# [Material shown]
↓

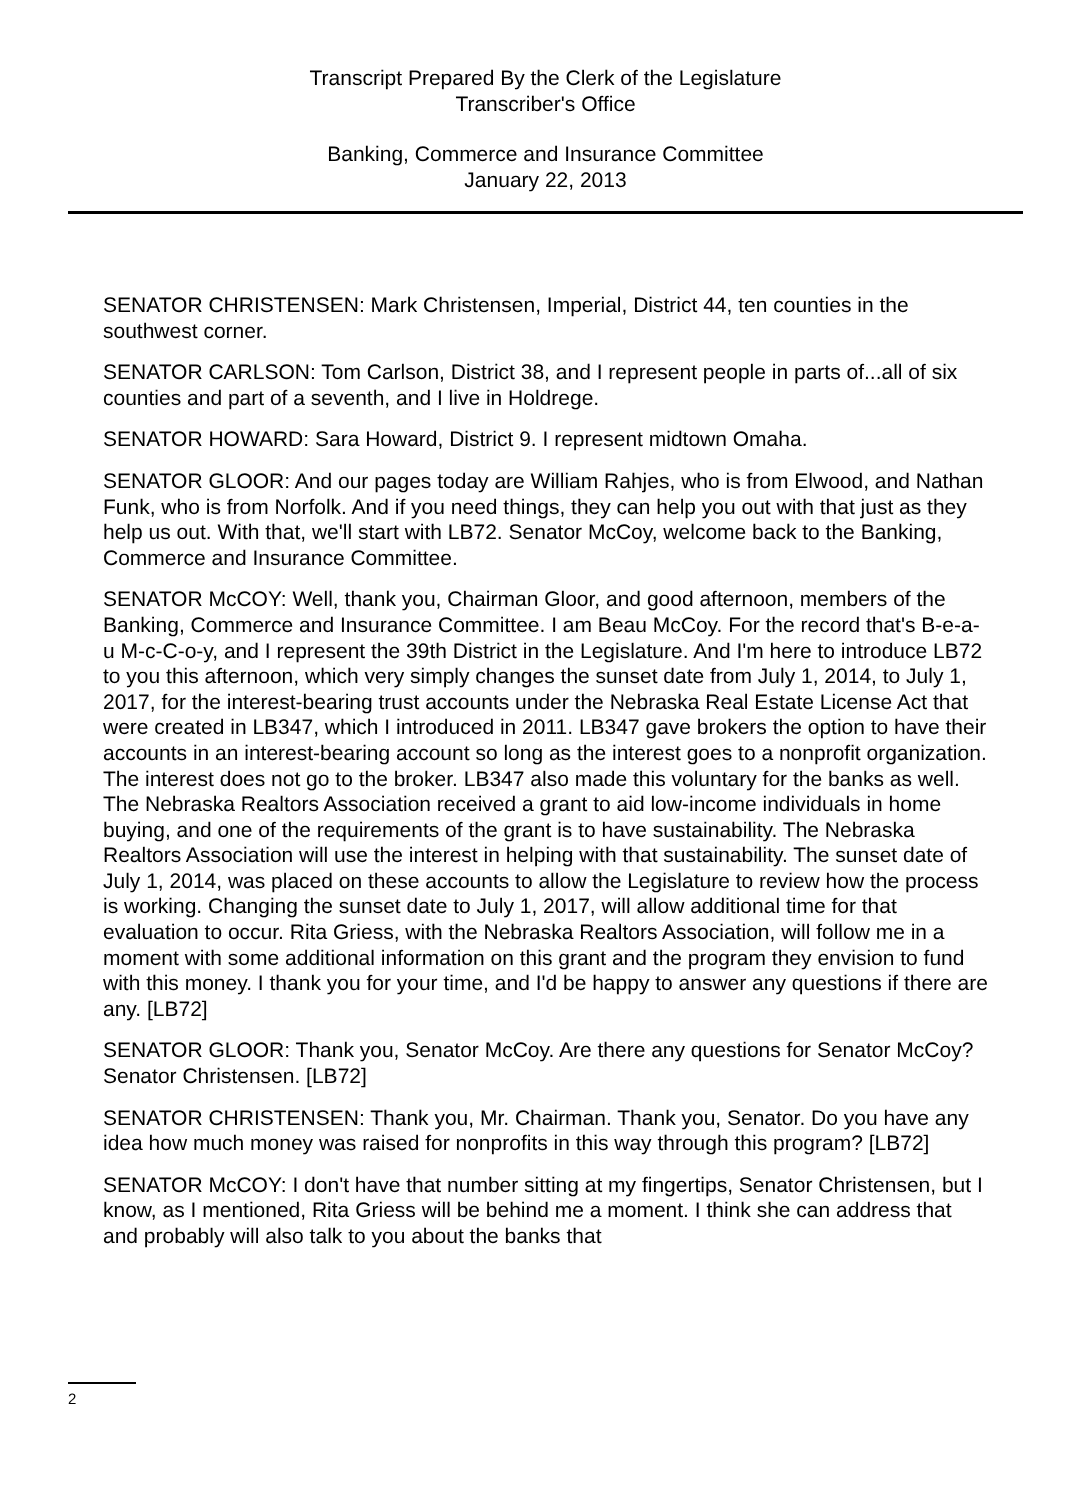Transcript Prepared By the Clerk of the Legislature
Transcriber's Office
Banking, Commerce and Insurance Committee
January 22, 2013
SENATOR CHRISTENSEN: Mark Christensen, Imperial, District 44, ten counties in the southwest corner.
SENATOR CARLSON: Tom Carlson, District 38, and I represent people in parts of...all of six counties and part of a seventh, and I live in Holdrege.
SENATOR HOWARD: Sara Howard, District 9. I represent midtown Omaha.
SENATOR GLOOR: And our pages today are William Rahjes, who is from Elwood, and Nathan Funk, who is from Norfolk. And if you need things, they can help you out with that just as they help us out. With that, we'll start with LB72. Senator McCoy, welcome back to the Banking, Commerce and Insurance Committee.
SENATOR McCOY: Well, thank you, Chairman Gloor, and good afternoon, members of the Banking, Commerce and Insurance Committee. I am Beau McCoy. For the record that's B-e-a-u M-c-C-o-y, and I represent the 39th District in the Legislature. And I'm here to introduce LB72 to you this afternoon, which very simply changes the sunset date from July 1, 2014, to July 1, 2017, for the interest-bearing trust accounts under the Nebraska Real Estate License Act that were created in LB347, which I introduced in 2011. LB347 gave brokers the option to have their accounts in an interest-bearing account so long as the interest goes to a nonprofit organization. The interest does not go to the broker. LB347 also made this voluntary for the banks as well. The Nebraska Realtors Association received a grant to aid low-income individuals in home buying, and one of the requirements of the grant is to have sustainability. The Nebraska Realtors Association will use the interest in helping with that sustainability. The sunset date of July 1, 2014, was placed on these accounts to allow the Legislature to review how the process is working. Changing the sunset date to July 1, 2017, will allow additional time for that evaluation to occur. Rita Griess, with the Nebraska Realtors Association, will follow me in a moment with some additional information on this grant and the program they envision to fund with this money. I thank you for your time, and I'd be happy to answer any questions if there are any. [LB72]
SENATOR GLOOR: Thank you, Senator McCoy. Are there any questions for Senator McCoy? Senator Christensen. [LB72]
SENATOR CHRISTENSEN: Thank you, Mr. Chairman. Thank you, Senator. Do you have any idea how much money was raised for nonprofits in this way through this program? [LB72]
SENATOR McCOY: I don't have that number sitting at my fingertips, Senator Christensen, but I know, as I mentioned, Rita Griess will be behind me a moment. I think she can address that and probably will also talk to you about the banks that
2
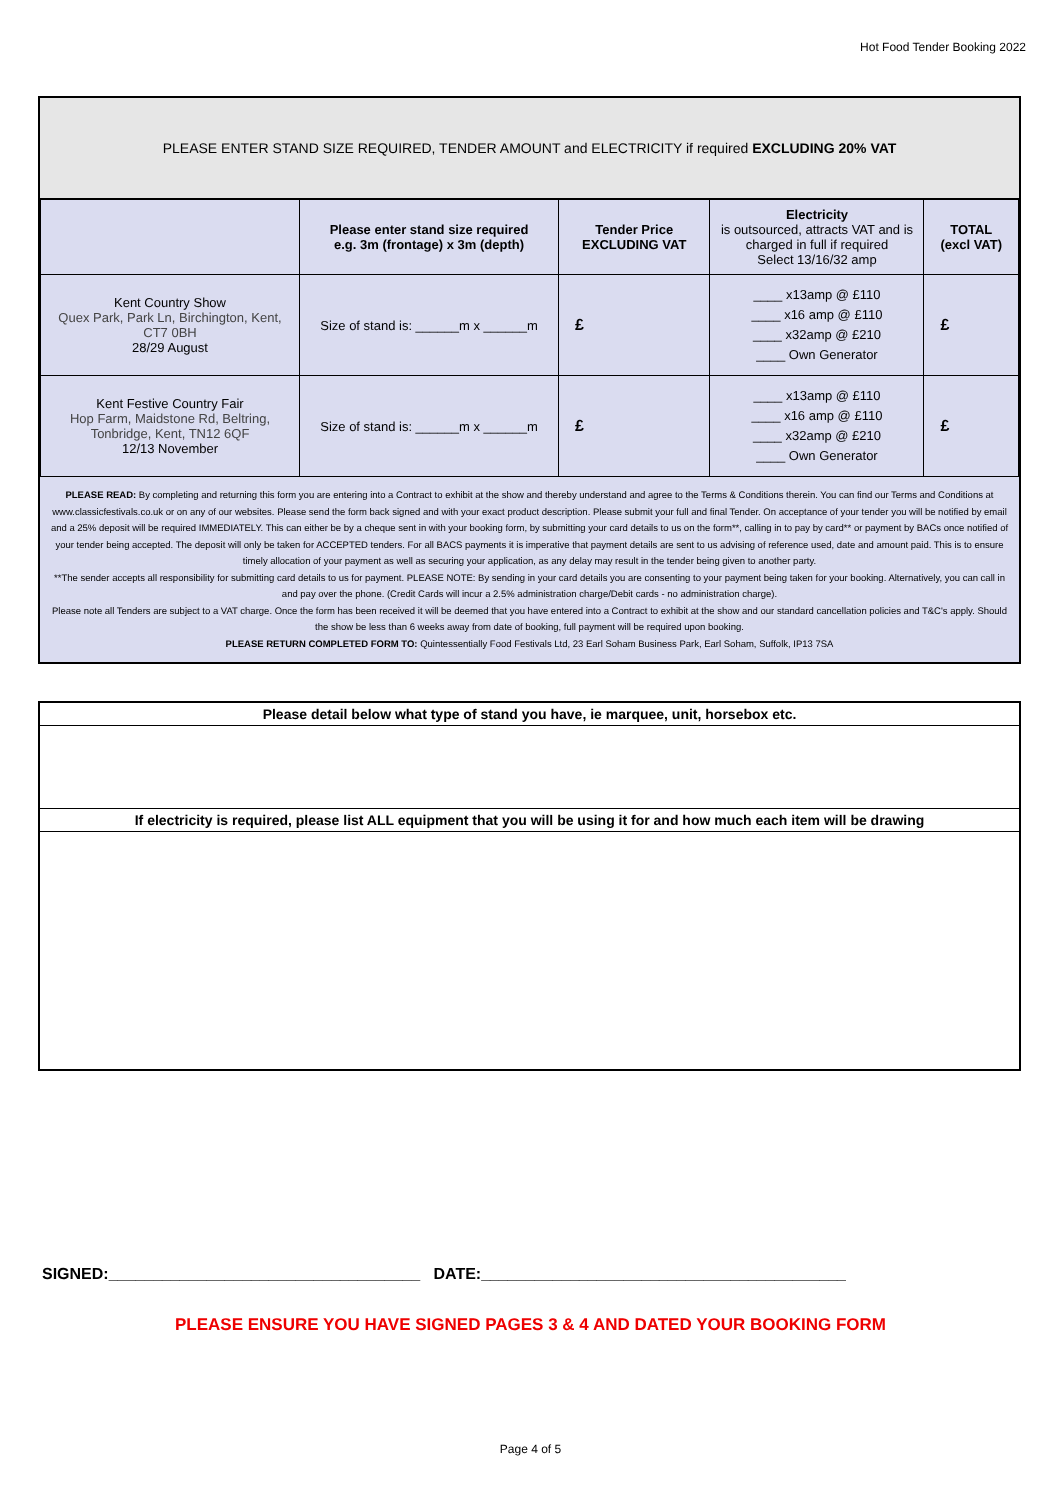Hot Food Tender Booking 2022
PLEASE ENTER STAND SIZE REQUIRED, TENDER AMOUNT and ELECTRICITY if required EXCLUDING 20% VAT
| | Please enter stand size required e.g. 3m (frontage) x 3m (depth) | Tender Price EXCLUDING VAT | Electricity is outsourced, attracts VAT and is charged in full if required Select 13/16/32 amp | TOTAL (excl VAT) |
| --- | --- | --- | --- | --- |
| Kent Country Show Quex Park, Park Ln, Birchington, Kent, CT7 0BH 28/29 August | Size of stand is: ______m x ______m | £ | ____ x13amp @ £110 ____ x16 amp @ £110 ____ x32amp @ £210 ____ Own Generator | £ |
| Kent Festive Country Fair Hop Farm, Maidstone Rd, Beltring, Tonbridge, Kent, TN12 6QF 12/13 November | Size of stand is: ______m x ______m | £ | ____ x13amp @ £110 ____ x16 amp @ £110 ____ x32amp @ £210 ____ Own Generator | £ |
PLEASE READ: By completing and returning this form you are entering into a Contract to exhibit at the show and thereby understand and agree to the Terms & Conditions therein. You can find our Terms and Conditions at www.classicfestivals.co.uk or on any of our websites. Please send the form back signed and with your exact product description. Please submit your full and final Tender. On acceptance of your tender you will be notified by email and a 25% deposit will be required IMMEDIATELY. This can either be by a cheque sent in with your booking form, by submitting your card details to us on the form**, calling in to pay by card** or payment by BACs once notified of your tender being accepted. The deposit will only be taken for ACCEPTED tenders. For all BACS payments it is imperative that payment details are sent to us advising of reference used, date and amount paid. This is to ensure timely allocation of your payment as well as securing your application, as any delay may result in the tender being given to another party.
**The sender accepts all responsibility for submitting card details to us for payment. PLEASE NOTE: By sending in your card details you are consenting to your payment being taken for your booking. Alternatively, you can call in and pay over the phone. (Credit Cards will incur a 2.5% administration charge/Debit cards - no administration charge).
Please note all Tenders are subject to a VAT charge. Once the form has been received it will be deemed that you have entered into a Contract to exhibit at the show and our standard cancellation policies and T&C's apply. Should the show be less than 6 weeks away from date of booking, full payment will be required upon booking.
PLEASE RETURN COMPLETED FORM TO: Quintessentially Food Festivals Ltd, 23 Earl Soham Business Park, Earl Soham, Suffolk, IP13 7SA
Please detail below what type of stand you have, ie marquee, unit, horsebox etc.
If electricity is required, please list ALL equipment that you will be using it for and how much each item will be drawing
SIGNED:___________________________________ DATE:_________________________________________
PLEASE ENSURE YOU HAVE SIGNED PAGES 3 & 4 AND DATED YOUR BOOKING FORM
Page 4 of 5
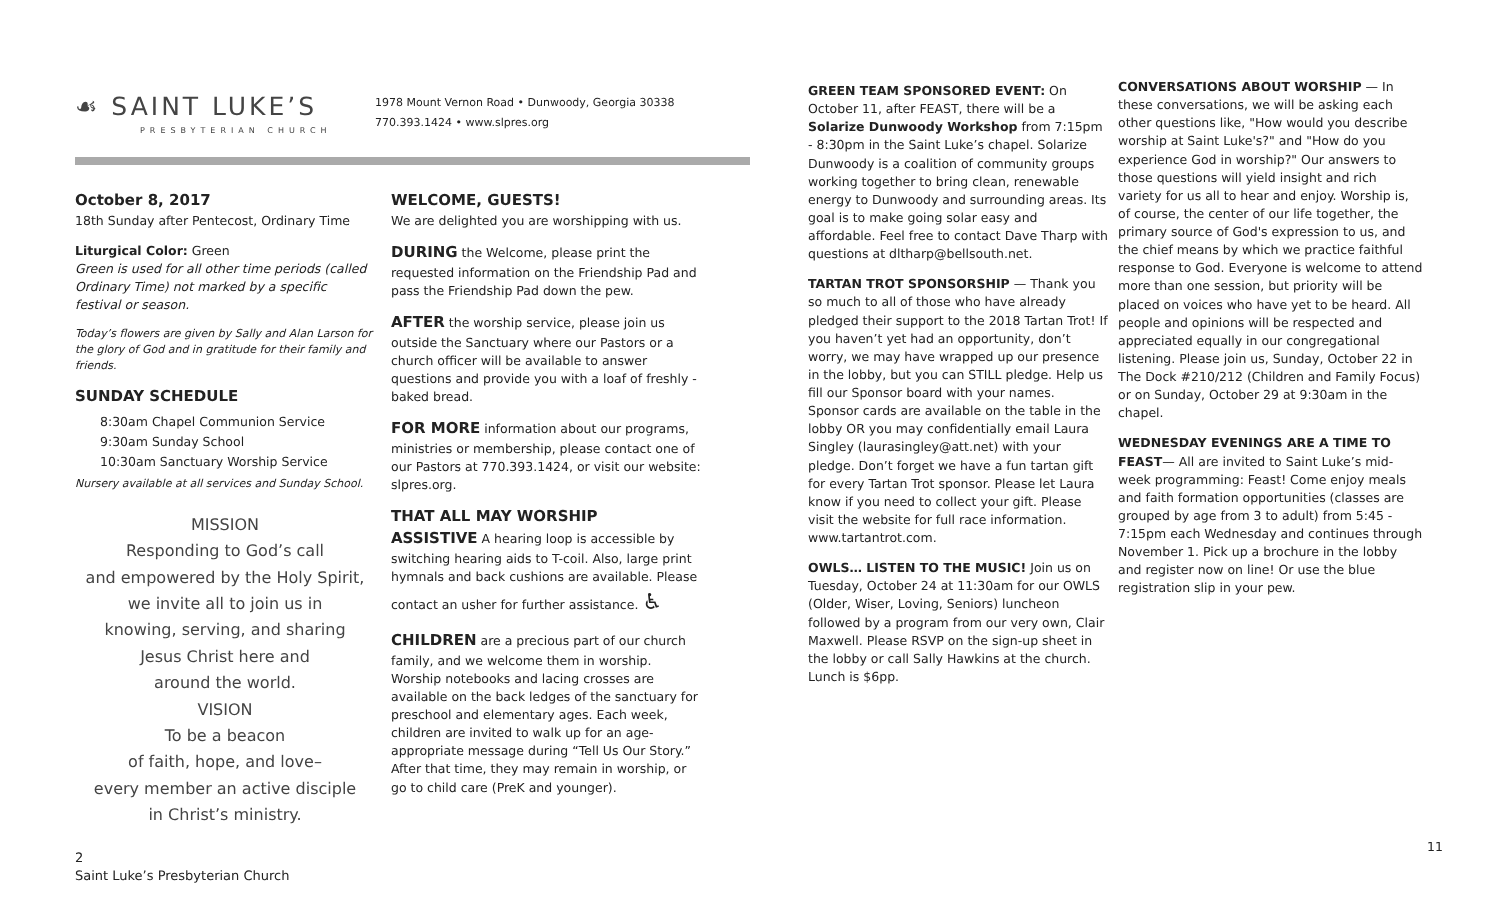☙ SAINT LUKE’S
PRESBYTERIAN CHURCH
1978 Mount Vernon Road • Dunwoody, Georgia 30338
770.393.1424 • www.slpres.org
October 8, 2017
18th Sunday after Pentecost, Ordinary Time
Liturgical Color: Green
Green is used for all other time periods (called Ordinary Time) not marked by a specific festival or season.
Today’s flowers are given by Sally and Alan Larson for the glory of God and in gratitude for their family and friends.
SUNDAY SCHEDULE
8:30am Chapel Communion Service
9:30am Sunday School
10:30am Sanctuary Worship Service
Nursery available at all services and Sunday School.
MISSION
Responding to God’s call
and empowered by the Holy Spirit,
we invite all to join us in
knowing, serving, and sharing
Jesus Christ here and
around the world.
VISION
To be a beacon
of faith, hope, and love–
every member an active disciple
in Christ’s ministry.
2
Saint Luke’s Presbyterian Church
WELCOME, GUESTS!
We are delighted you are worshipping with us.
DURING the Welcome, please print the requested information on the Friendship Pad and pass the Friendship Pad down the pew.
AFTER the worship service, please join us outside the Sanctuary where our Pastors or a church officer will be available to answer questions and provide you with a loaf of freshly -baked bread.
FOR MORE information about our programs, ministries or membership, please contact one of our Pastors at 770.393.1424, or visit our website: slpres.org.
THAT ALL MAY WORSHIP
ASSISTIVE A hearing loop is accessible by switching hearing aids to T-coil. Also, large print hymnals and back cushions are available. Please contact an usher for further assistance. ♿
CHILDREN are a precious part of our church family, and we welcome them in worship. Worship notebooks and lacing crosses are available on the back ledges of the sanctuary for preschool and elementary ages. Each week, children are invited to walk up for an age-appropriate message during “Tell Us Our Story.” After that time, they may remain in worship, or go to child care (PreK and younger).
GREEN TEAM SPONSORED EVENT: On October 11, after FEAST, there will be a Solarize Dunwoody Workshop from 7:15pm - 8:30pm in the Saint Luke’s chapel. Solarize Dunwoody is a coalition of community groups working together to bring clean, renewable energy to Dunwoody and surrounding areas. Its goal is to make going solar easy and affordable. Feel free to contact Dave Tharp with questions at dltharp@bellsouth.net.
TARTAN TROT SPONSORSHIP — Thank you so much to all of those who have already pledged their support to the 2018 Tartan Trot! If you haven’t yet had an opportunity, don’t worry, we may have wrapped up our presence in the lobby, but you can STILL pledge. Help us fill our Sponsor board with your names. Sponsor cards are available on the table in the lobby OR you may confidentially email Laura Singley (laurasingley@att.net) with your pledge. Don’t forget we have a fun tartan gift for every Tartan Trot sponsor. Please let Laura know if you need to collect your gift. Please visit the website for full race information. www.tartantrot.com.
OWLS… LISTEN TO THE MUSIC! Join us on Tuesday, October 24 at 11:30am for our OWLS (Older, Wiser, Loving, Seniors) luncheon followed by a program from our very own, Clair Maxwell. Please RSVP on the sign-up sheet in the lobby or call Sally Hawkins at the church. Lunch is $6pp.
CONVERSATIONS ABOUT WORSHIP — In these conversations, we will be asking each other questions like, "How would you describe worship at Saint Luke's?" and "How do you experience God in worship?" Our answers to those questions will yield insight and rich variety for us all to hear and enjoy. Worship is, of course, the center of our life together, the primary source of God's expression to us, and the chief means by which we practice faithful response to God. Everyone is welcome to attend more than one session, but priority will be placed on voices who have yet to be heard. All people and opinions will be respected and appreciated equally in our congregational listening. Please join us, Sunday, October 22 in The Dock #210/212 (Children and Family Focus) or on Sunday, October 29 at 9:30am in the chapel.
WEDNESDAY EVENINGS ARE A TIME TO FEAST— All are invited to Saint Luke’s mid-week programming: Feast! Come enjoy meals and faith formation opportunities (classes are grouped by age from 3 to adult) from 5:45 - 7:15pm each Wednesday and continues through November 1. Pick up a brochure in the lobby and register now on line! Or use the blue registration slip in your pew.
11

↑

# [What this task involves]
Using the data above, print exactly the lines from the line that contains "9:30am Sunday School" through the line that contains "We are delighted you are worshipping with us.", with both included.

# [The answer]
9:30am Sunday School
10:30am Sanctuary Worship Service
Nursery available at all services and Sunday School.
MISSION
Responding to God’s call
and empowered by the Holy Spirit,
we invite all to join us in
knowing, serving, and sharing
Jesus Christ here and
around the world.
VISION
To be a beacon
of faith, hope, and love–
every member an active disciple
in Christ’s ministry.
2
Saint Luke’s Presbyterian Church
WELCOME, GUESTS!
We are delighted you are worshipping with us.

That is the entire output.